里普鬆开抓住达里尔肩膀的手,达里尔晕乎乎地软了下来,跪在地上,捂住肚子呕出些赃污。
“小子,学学打架吧。你太弱了!”
丟下一句话,里普捏了捏手掌,转头离开。
达里尔勉强抬起头,涨红的脸盯了盯里普,又幽怨地看了眼莫尔。
眼神里好像在说,你为什么不劝我?
莫尔无奈地架起达里尔,背著往营地走。
一场闹剧结束了,在凯撒的要求下,鹿尸被抬回营地。
“你说这个能吃?”戴尔叉著腰,瞪大眼睛,白鬍子怒张,不可置信地问道。
“咦——”艾米想到那个画面,生理性厌恶。好像吃了行尸一样。
这也引得营地好些女人脸上一阵厌恶。
就连里普和吉米也疑惑地看向凯撒。
凯撒只好解释道:“行尸身上的病毒无法感染动物,大家都理解吧?”
眾人想了想,確实没见过动物行尸。
“那就说明,病毒无法通过动物传染。那,我们吃动物也无所谓。”
“而且,行尸啃咬鹿的时候,鹿已经死亡了,血液这些是不会流通的。加上高温煮,是不会有问题的。”

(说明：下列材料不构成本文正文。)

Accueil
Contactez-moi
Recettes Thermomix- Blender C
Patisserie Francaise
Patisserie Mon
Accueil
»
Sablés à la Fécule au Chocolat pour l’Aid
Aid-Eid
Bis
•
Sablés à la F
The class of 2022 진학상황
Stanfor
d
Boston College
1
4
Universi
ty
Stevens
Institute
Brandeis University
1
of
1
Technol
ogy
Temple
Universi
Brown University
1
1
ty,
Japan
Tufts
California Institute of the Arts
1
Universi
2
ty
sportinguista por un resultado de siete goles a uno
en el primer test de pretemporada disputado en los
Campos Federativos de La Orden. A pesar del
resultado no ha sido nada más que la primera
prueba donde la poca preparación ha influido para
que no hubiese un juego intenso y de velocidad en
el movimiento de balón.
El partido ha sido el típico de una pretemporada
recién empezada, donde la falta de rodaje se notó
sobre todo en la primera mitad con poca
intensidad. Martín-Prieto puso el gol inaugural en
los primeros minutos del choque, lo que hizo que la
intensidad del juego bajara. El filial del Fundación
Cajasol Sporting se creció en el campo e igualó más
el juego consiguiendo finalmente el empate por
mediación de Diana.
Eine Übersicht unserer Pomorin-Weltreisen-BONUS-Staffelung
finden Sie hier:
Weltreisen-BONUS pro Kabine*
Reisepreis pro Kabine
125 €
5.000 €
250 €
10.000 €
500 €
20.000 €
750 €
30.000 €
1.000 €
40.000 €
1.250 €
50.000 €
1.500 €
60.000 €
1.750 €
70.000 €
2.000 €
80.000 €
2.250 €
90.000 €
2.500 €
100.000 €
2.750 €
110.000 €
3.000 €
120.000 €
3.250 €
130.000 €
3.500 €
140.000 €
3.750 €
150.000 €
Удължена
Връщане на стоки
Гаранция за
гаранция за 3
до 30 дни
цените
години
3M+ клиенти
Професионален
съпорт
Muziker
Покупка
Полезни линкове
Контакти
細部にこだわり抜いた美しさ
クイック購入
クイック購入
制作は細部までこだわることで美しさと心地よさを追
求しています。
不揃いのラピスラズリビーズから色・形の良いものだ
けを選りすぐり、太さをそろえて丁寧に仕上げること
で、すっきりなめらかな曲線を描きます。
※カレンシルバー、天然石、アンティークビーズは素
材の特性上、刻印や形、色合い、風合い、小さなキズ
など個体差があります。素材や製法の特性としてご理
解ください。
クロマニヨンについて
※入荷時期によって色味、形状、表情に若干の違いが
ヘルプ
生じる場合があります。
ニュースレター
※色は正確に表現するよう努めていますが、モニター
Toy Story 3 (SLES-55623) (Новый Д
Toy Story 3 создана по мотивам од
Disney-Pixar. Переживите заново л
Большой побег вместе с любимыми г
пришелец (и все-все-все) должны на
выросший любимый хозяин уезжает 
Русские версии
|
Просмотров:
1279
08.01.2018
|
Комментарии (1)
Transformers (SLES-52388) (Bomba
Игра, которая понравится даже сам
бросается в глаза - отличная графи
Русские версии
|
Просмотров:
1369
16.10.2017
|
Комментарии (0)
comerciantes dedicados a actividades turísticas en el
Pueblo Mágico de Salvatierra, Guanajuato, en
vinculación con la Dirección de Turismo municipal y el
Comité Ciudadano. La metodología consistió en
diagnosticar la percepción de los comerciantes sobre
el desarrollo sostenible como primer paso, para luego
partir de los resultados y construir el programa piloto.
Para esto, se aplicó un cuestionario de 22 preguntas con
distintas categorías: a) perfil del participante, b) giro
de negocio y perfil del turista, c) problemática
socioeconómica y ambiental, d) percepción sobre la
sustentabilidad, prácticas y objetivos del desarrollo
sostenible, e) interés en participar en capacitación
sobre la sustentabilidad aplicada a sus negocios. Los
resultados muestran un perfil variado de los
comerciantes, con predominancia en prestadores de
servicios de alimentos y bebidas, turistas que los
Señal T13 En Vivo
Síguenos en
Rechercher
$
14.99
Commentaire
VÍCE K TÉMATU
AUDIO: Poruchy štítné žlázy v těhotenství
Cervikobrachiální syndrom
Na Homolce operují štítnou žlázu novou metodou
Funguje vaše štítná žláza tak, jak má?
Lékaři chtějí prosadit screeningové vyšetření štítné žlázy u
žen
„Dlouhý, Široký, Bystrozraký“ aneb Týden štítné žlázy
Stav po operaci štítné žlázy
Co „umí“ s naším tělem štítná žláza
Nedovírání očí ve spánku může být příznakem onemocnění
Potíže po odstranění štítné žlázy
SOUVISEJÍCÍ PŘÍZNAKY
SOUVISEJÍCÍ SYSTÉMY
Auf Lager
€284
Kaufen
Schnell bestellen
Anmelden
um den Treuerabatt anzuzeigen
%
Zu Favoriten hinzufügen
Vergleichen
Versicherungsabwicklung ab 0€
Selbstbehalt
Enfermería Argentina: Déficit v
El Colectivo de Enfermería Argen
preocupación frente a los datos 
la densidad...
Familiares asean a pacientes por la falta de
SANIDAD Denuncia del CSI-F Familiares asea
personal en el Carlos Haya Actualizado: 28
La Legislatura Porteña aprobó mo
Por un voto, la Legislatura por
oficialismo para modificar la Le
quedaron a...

凯撒苦口婆心地解释道,他不想看到这么好的肉被浪费掉。
以后说不定,吃鹿的机会会越来越少。
凯撒的理由说服了一些人,不过有些女人还是拒绝了。
砍去鹿的头部,行尸啃咬的主要是鹿的脖子,为了安全起见,往下多砍了一部分肉丟掉。
放血后,女人们开始处理鹿尸。
营地又陷入了忙碌中。
凯撒不想待著,什么也不干,就带著里普、吉米去树林中找行尸。
蒂特就待在货车上,看守物资。
进入树林后,吉米就喋喋不休说个不停。
“那天我看到的那只行尸,是我见过最丑的,简直离谱,没有嘴巴,脑袋也凹进去了一块。”
“没有下半身,上半身也烂得差不多了。”
吉米脸上也同一时间出现了厌恶的表情,好像脑海中在不断回忆那个行尸。
“吉米,闭嘴。”凯撒伸出一根手指,严肃地看向吉米。